Turns out, it was none of those things.

Oh, there was doom and gloom alright – but a lot closer to home.  In the years following, Fogerty often talked on stage, during performances, about what Have You Ever Seen the Rain? was really about:  the rising tensions within CCR at the time, and the imminent departure of his brother and co-founder, Tom, from the band.

Remember:  at the time of The Beatles, Stones, Kinks and The Who, CCR was the closest thing to an iconic American rock band in 1970.  Their music was gold.  The band members were rich and famous.  They had it all going their way.

So why, at the peak of their success, was CCR so uptight, so unhappy?

That’s what Fogerty was writing about.

I want to know:
Have you ever seen the rain
Coming down on a sunny day?

Strange, but I can relate to a bit of this.

And there’s even a point to this story – especially as we wind down 2018 and look ahead to another year.

Have you heard of entrepreneurial paranoia?

The holidays once brought a feeling of dread for me.

I spent the first 15 years of my career working for a big company with the security of a regular pay stream.  While nothing was ever guaranteed, the predictable income flow was comfortable.

Then, 20 years ago, I left comfort behind and started my own business.  It bought me freedom.   But, in those early years, Christmas also brought some jitters.  No matter how successful the year had been, I knew I’d have to start at zero again in just a few days.  This feeling isn’t new to anyone in sales – or any entrepreneur– but it was new to me.

I didn’t like it.

But then, with maybe three years under my belt, I noticed my fears during the holidays disappeared.  The dread was gone.  Today, the gurus would say that my FEAR was rooted in False Evidence Appearing Real.  I told myself it was impossible to repeat my success from the previous year, even though the results said otherwise.  Over time, though, I saw that my worries didn’t line up with the evidence.  I began to believe in myself, because my results proved it.

Business owners call this lack of belief entrepreneurial paranoia– the fear that good times can’t last… or that bad times will be never-ending.   Even if the evidence refutes it.

It’s illogical.  But the feeling is real.

Hockey players going through slumps fear they’ll never score again, even when the stats (evidence of past performance) say it’s not true.  Coaches in the NFL say the sting of losing lasts longer than the sweet taste of victory, so they live in a perpetual state of paranoia.  They sleep at the stadium three nights a week.

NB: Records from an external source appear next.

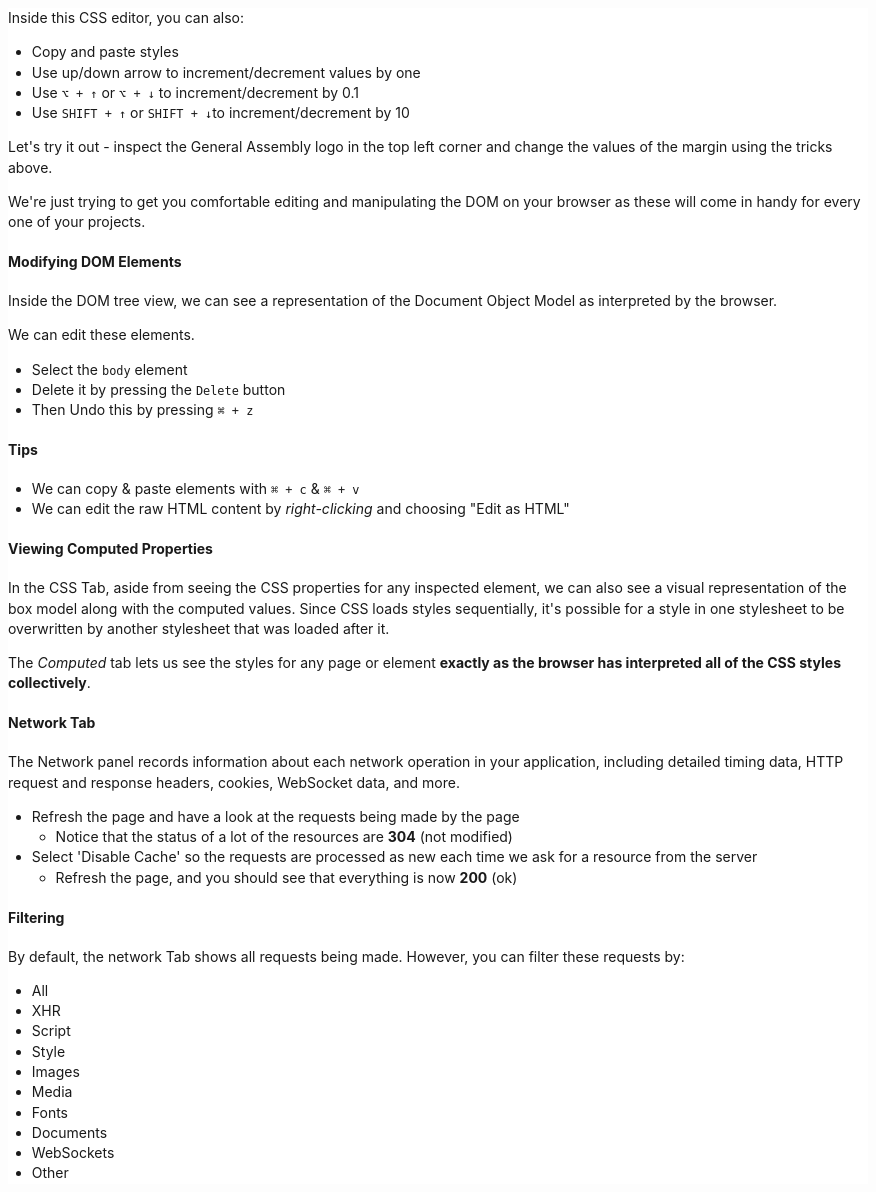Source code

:Inside this CSS editor, you can also:

- Copy and paste styles
- Use up/down arrow to increment/decrement values by one
- Use `⌥ + ↑` or `⌥ + ↓` to increment/decrement by 0.1
- Use `SHIFT + ↑` or `SHIFT + ↓`to increment/decrement by 10

Let's try it out - inspect the General Assembly logo in the top left corner and change the values of the margin using the tricks above.

We're just trying to get you comfortable editing and manipulating the DOM on your browser as these will come in handy for every one of your projects.

#### Modifying DOM Elements

Inside the DOM tree view, we can see a representation of the Document Object Model as interpreted by the browser.

We can edit these elements.

- Select the `body` element
- Delete it by pressing the `Delete` button
- Then Undo this by pressing `⌘ + z`

#### Tips

- We can copy & paste elements with `⌘ + c` & `⌘ + v`
- We can edit the raw HTML content by *right-clicking* and choosing "Edit as HTML"

#### Viewing Computed Properties

In the CSS Tab, aside from seeing the CSS properties for any inspected element, we can also see a visual representation of the box model along with the computed values. Since CSS loads styles sequentially, it's possible for a style in one stylesheet to be overwritten by another stylesheet that was loaded after it.

The *Computed* tab lets us see the styles for any page or element **exactly as the browser has interpreted all of the CSS styles collectively**.

#### Network Tab

The Network panel records information about each network operation in your application, including detailed timing data, HTTP request and response headers, cookies, WebSocket data, and more.

- Refresh the page and have a look at the requests being made by the page
  - Notice that the status of a lot of the resources are **304** (not modified)
- Select 'Disable Cache' so the requests are processed as new each time we ask for a resource from the server
  - Refresh the page, and you should see that everything is now **200** (ok)

#### Filtering

By default, the network Tab shows all requests being made. However, you can filter these requests by:

- All
- XHR
- Script
- Style
- Images
- Media
- Fonts
- Documents
- WebSockets
- Other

Just because they won today doesn’t mean they’ll win next Sunday.


It’s the proverbial question: is your glass half-empty – or half-full?

So, at the end of another year, here’s what I think I’ve learned.

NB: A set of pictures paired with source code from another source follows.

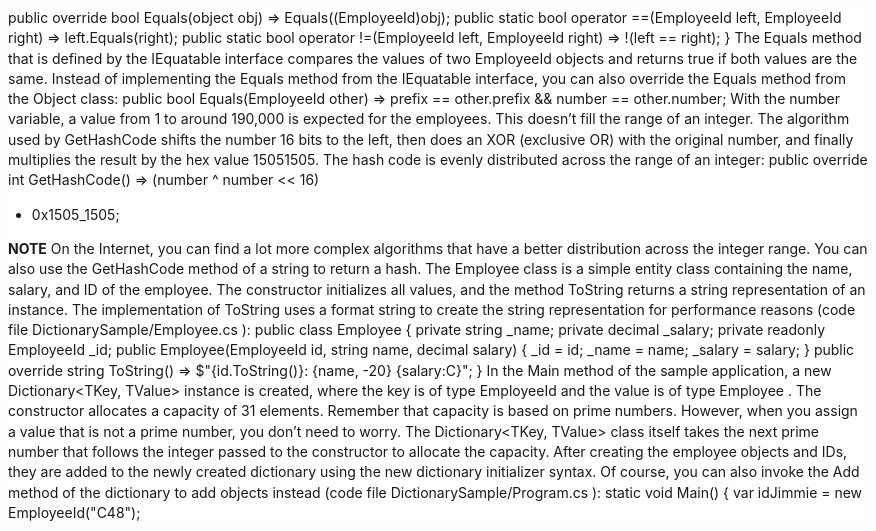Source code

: public override bool Equals(object obj) =>
Equals((EmployeeId)obj);
public static bool operator ==(EmployeeId left, EmployeeId
right) =>
left.Equals(right);
public static bool operator !=(EmployeeId left, EmployeeId
right) =>
!(left == right);
}
The Equals method that is defined by the IEquatable<T> interface
compares the values of two EmployeeId objects and returns true if both
values are the same. Instead of implementing the Equals method from
the IEquatable<T> interface, you can also override the Equals method
from the Object class:
public bool Equals(EmployeeId other) =>
prefix == other.prefix && number == other.number;
With the number variable, a value from 1 to around 190,000 is
expected for the employees. This doesn’t fill the range of an integer.
The algorithm used by GetHashCode shifts the number 16 bits to the
left, then does an XOR (exclusive OR) with the original number, and
finally multiplies the result by the hex value 15051505. The hash code
is evenly distributed across the range of an integer:
public override int GetHashCode() => (number ^ number << 16)
* 0x1505_1505;

**NOTE**
On the Internet, you can find a lot more complex algorithms that
have a better distribution across the integer range. You can also
use the GetHashCode method of a string to return a hash.
The Employee class is a simple entity class containing the name, salary,
and ID of the employee. The constructor initializes all values, and the
method ToString returns a string representation of an instance. The
implementation of ToString uses a format string to create the string
representation for performance reasons (code file
DictionarySample/Employee.cs ):
public class Employee
{
private string _name;
private decimal _salary;
private readonly EmployeeId _id;
public Employee(EmployeeId id, string name, decimal salary)
{
_id = id;
_name = name;
_salary = salary;
}
public override string ToString() =>
$"{id.ToString()}: {name, -20} {salary:C}";
}
In the Main method of the sample application, a new Dictionary<TKey,
TValue> instance is created, where the key is of type EmployeeId and
the value is of type Employee . The constructor allocates a capacity of 31
elements. Remember that capacity is based on prime numbers.
However, when you assign a value that is not a prime number, you
don’t need to worry. The Dictionary<TKey, TValue> class itself takes
the next prime number that follows the integer passed to the
constructor to allocate the capacity. After creating the employee
objects and IDs, they are added to the newly created dictionary using
the new dictionary initializer syntax. Of course, you can also invoke
the Add method of the dictionary to add objects instead (code file
DictionarySample/Program.cs ):
static void Main()
{
var idJimmie = new EmployeeId("C48");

I accomplished much of what I set out to in 2018.  I’m grateful.

But my year wasn’t perfect.  I missed on some things, slipped up on others, disappointed myself in a few ways.  And I also learned a lot.

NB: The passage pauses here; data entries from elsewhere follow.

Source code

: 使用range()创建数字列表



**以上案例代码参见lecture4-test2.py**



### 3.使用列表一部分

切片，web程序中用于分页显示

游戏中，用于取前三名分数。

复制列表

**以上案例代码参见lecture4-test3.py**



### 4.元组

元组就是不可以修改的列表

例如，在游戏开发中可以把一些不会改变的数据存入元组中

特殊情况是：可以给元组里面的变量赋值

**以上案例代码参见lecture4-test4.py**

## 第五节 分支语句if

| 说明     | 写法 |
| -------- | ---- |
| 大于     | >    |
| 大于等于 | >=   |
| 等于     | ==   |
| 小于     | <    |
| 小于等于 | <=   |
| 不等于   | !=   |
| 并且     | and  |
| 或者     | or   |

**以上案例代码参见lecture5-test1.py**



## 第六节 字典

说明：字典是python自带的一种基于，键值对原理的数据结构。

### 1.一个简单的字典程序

I’m guessing you’re probably the same.

It’s normal.

The temptation, though, is to succumb to False Evidence Appearing Real, and to dwell on our misses.  To ruminate.  Rain coming down on a sunny day.   

The good news?  There’s an alternative, if we’re open to it.

We can celebrate, not ruminate.

  • We can recognize and appreciate even the smallest of our victories.  They’re evidence of success.
  • We can identify the patterns of how and where good stuff happens in our lives and build on them.  We can replicate and systematize them.
  • We can even look for the lessons learned from our slip-ups.

And then we can move on… full of possibility, not fear.

It’s not easy.

It’s a mind shift to intentionally move away from FEAR and entrepreneurial paranoia… and toward celebration.

But it’s worth it.

So, as you head into 2019, ask yourself:

  1. What do your patterns of success tell you?
  2. What are you learning from your misses?
  3. Are you choosing to celebrate?

P.S. Thanks for reading this year– and for joining in the conversation.  My very best to you and your families for a safe and happy Christmas.  I hope you celebrate.